Smith is a former landscape gardener from South Philadelphia who switched careers after a shooting on his nephew’s block in 2002. Smith saw different pathways for young people in Philadelphia, saw how one wrong turn can lead to another. He wanted to put himself in the position to mentor a younger generation. “I have love for the kids and their future,” Smith says. “I think my passion is for them to be better individuals, better human beings.”
Vicky Zolotar, a third-year Penn student from Needham, Massachusetts, majoring in materials science and engineering, is interested in creating sustainable materials and wanted to think about the environmental impact of engineering. But the best part of this class isn’t the environmental component, she says. It’s meeting with Sayre students.
With an ABCS course, “you’re partnering with the Netter Center; you’re working in the West Philly community. And that’s just something I've always loved,” says Zolotar, who has volunteered with the West Philadelphia Tutoring Project, an outreach program of Penn’s Civic House.
Teaching is a way of learning, says Cypress Kaulbach, a third-year Penn earth science major from Philadelphia. She took a course on freshwater ecology last semester and enjoyed the material but says she wanted to get out into the environment to better comprehend the information.
“That experience of getting in the creek and putting the waders on, it’s super exciting for the students and it’s super exciting for us,” Kaulbach says. “The creek shapes our relationships.”
Kaulbach has spent a lot of time on the Schuylkill River, first as a high school student and later as a member of the Penn Women’s Rowing team. “I think a lot about rivers and I have always been very close to the environment,” she says.

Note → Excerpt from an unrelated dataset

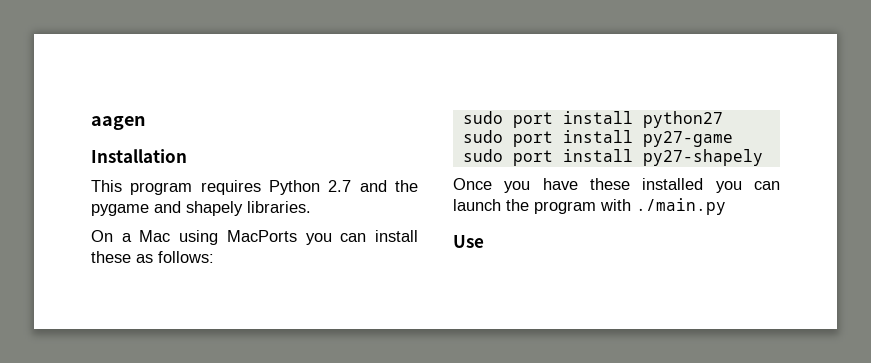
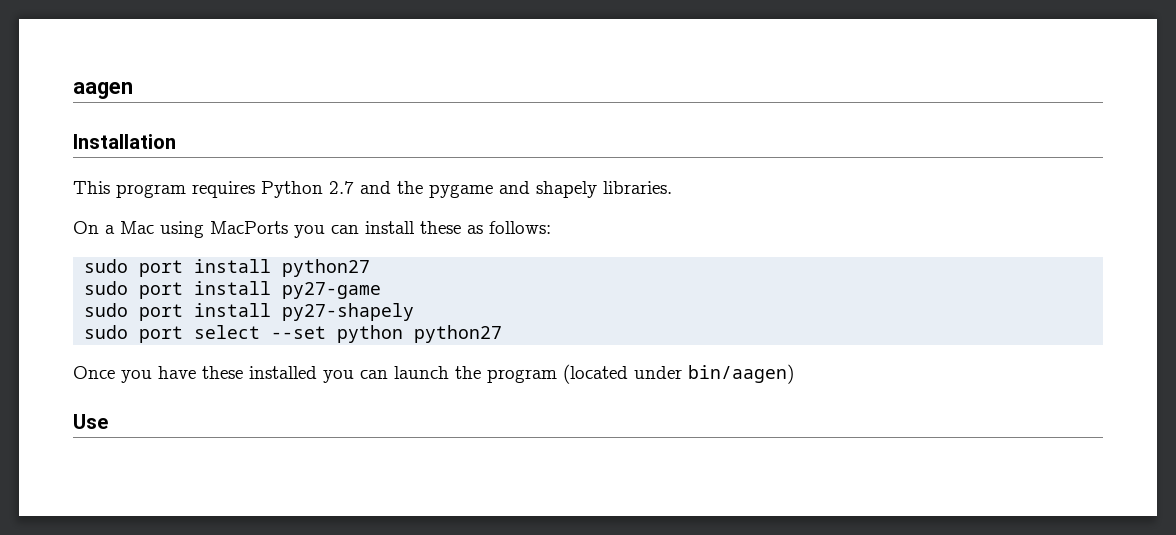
(763, 157) none -> [84,325,503,343] // sudo port select --set python python27
[600,198,726,215] with ./main.py -> [563,364,794,384] (located under bin/aagen)

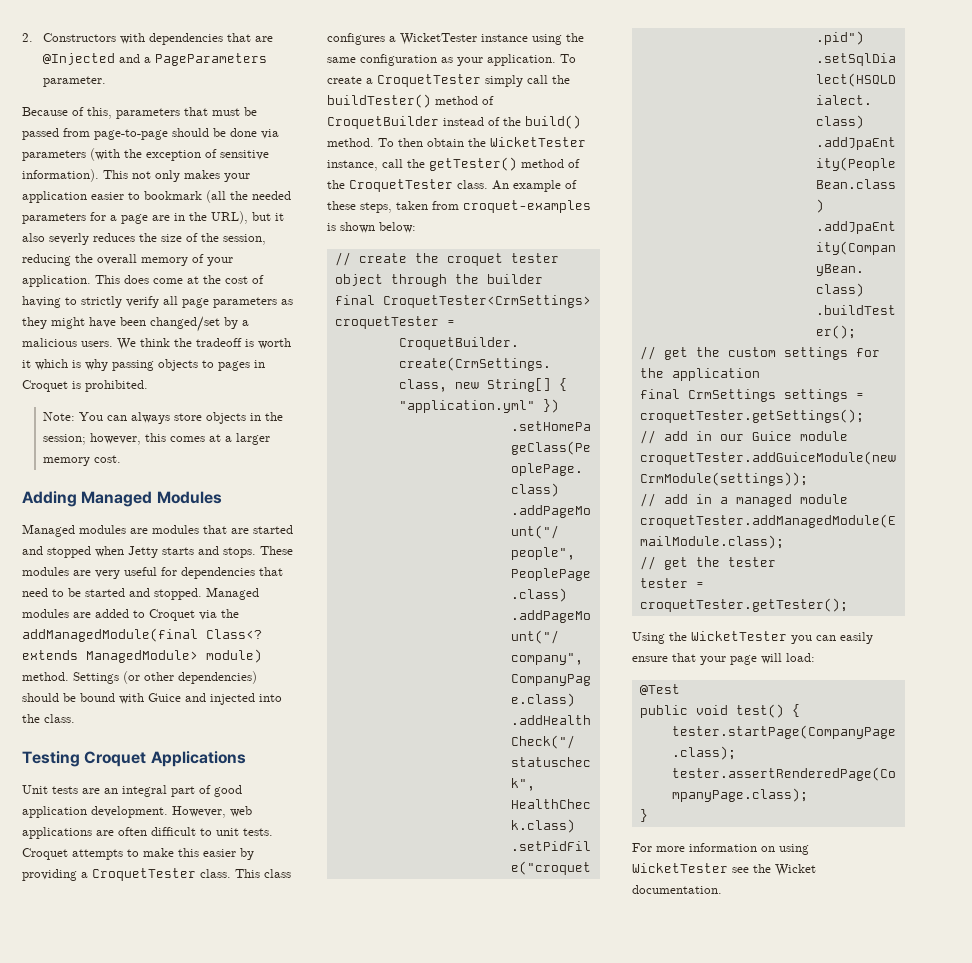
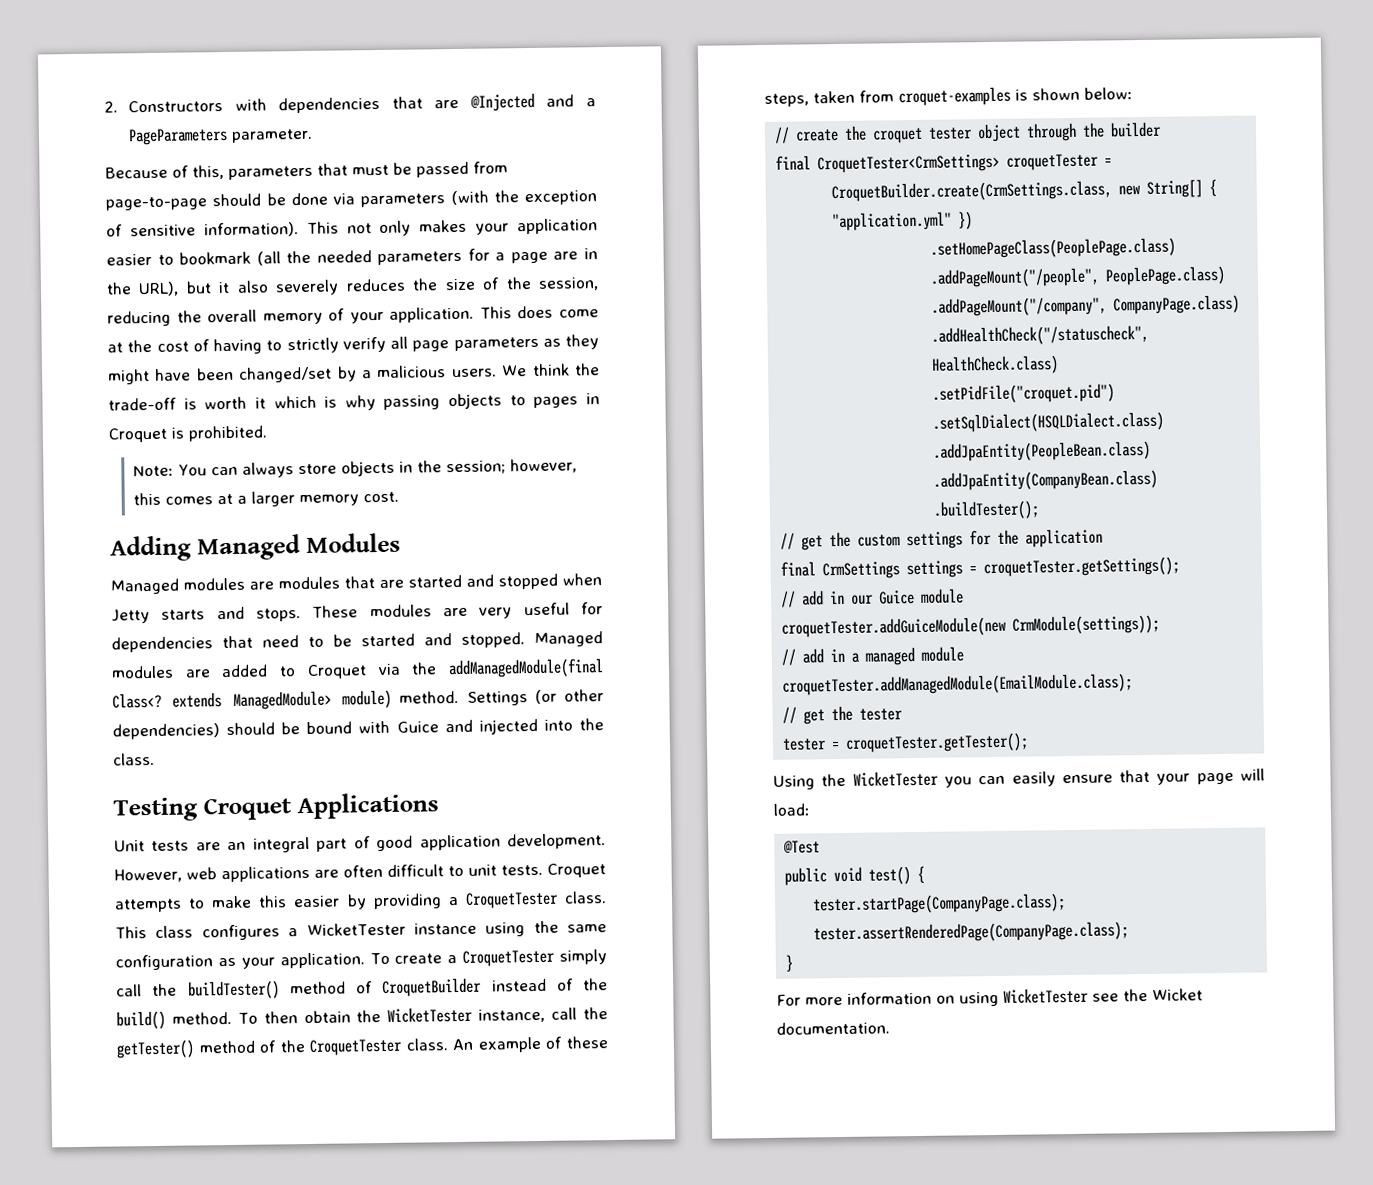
[49,233,89,245] severly -> [275,279,340,296] severely
[196,338,242,347] tradeoff -> [108,397,177,411] trade-off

Jerolmack wants students to understand how the environment has been negatively affected by human activity, but he also wants the environment to positively influence the students. “Creeks like this are still an oasis in an urban landscape,” he says. “This is still a ribbon of green in an otherwise super-developed place.”

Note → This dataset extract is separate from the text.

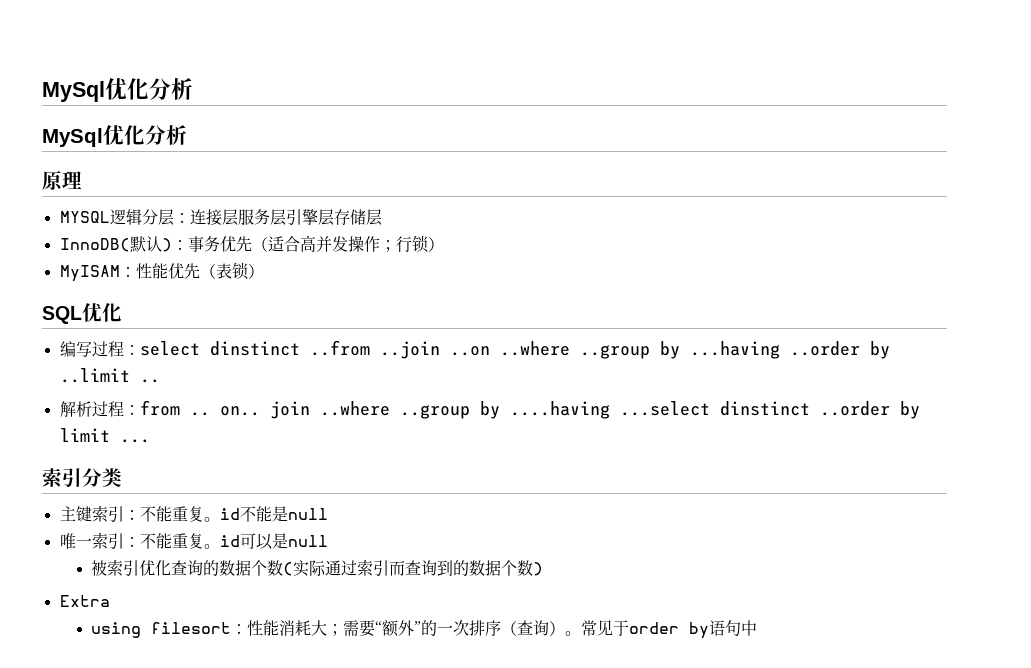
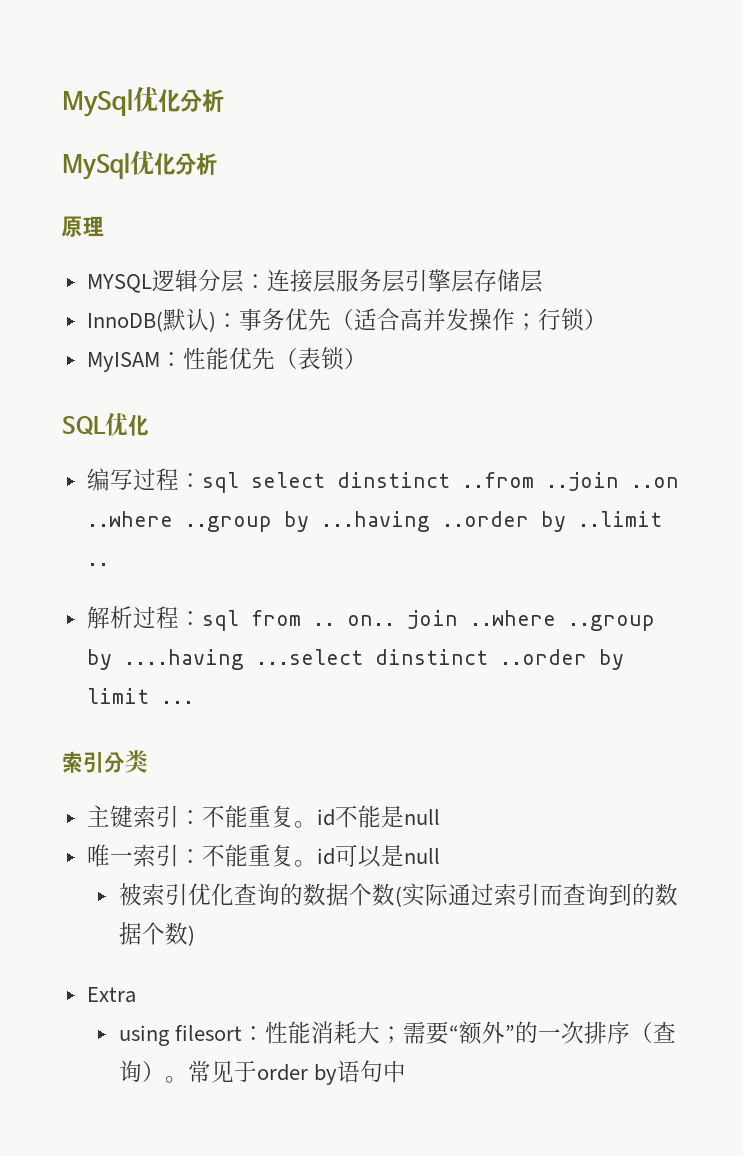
(140, 350) none -> [201,472,239,493] sql
(140, 410) none -> [201,610,239,631] sql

Cobbs Creek is a place of solace, he says. “We can go here and we can learn about our influence on the environment, but we can also come and just enjoy this place.”
That’s the balance Jerolmack wants to hold with this class, he says. “The other thing is, I just love rivers.”
Douglas Jerolmack is the Edmund J. and Louise W. Kahn Endowed Term Professor of Earth and Environmental Science in the School of Arts & Sciences and professor of mechanical engineering and applied mechanics at the School of Engineering and Applied Science.
One of 41 ABCS classes coordinated by the Netter Center for Community Partnerships this semester, Rivers in a Changing World was co-developed by Ocek Eke, director of Graduate Students Programming at the Pen Engineering, and Jerolmack, along with Zachary Steele of the Netter Center and Jazmin Ricks of The Water Center.
Jared Rusnak, a Masters of Environmental Studies student who participated in the Netter Center’s Penn Graduate Community-Engaged Research Mentorship program last summer, is the teaching assistant for the course and helped to develop the labs central to this semester’s curriculum.
William L. Sayre High School is a University-Assisted Community School supported by the Netter Center.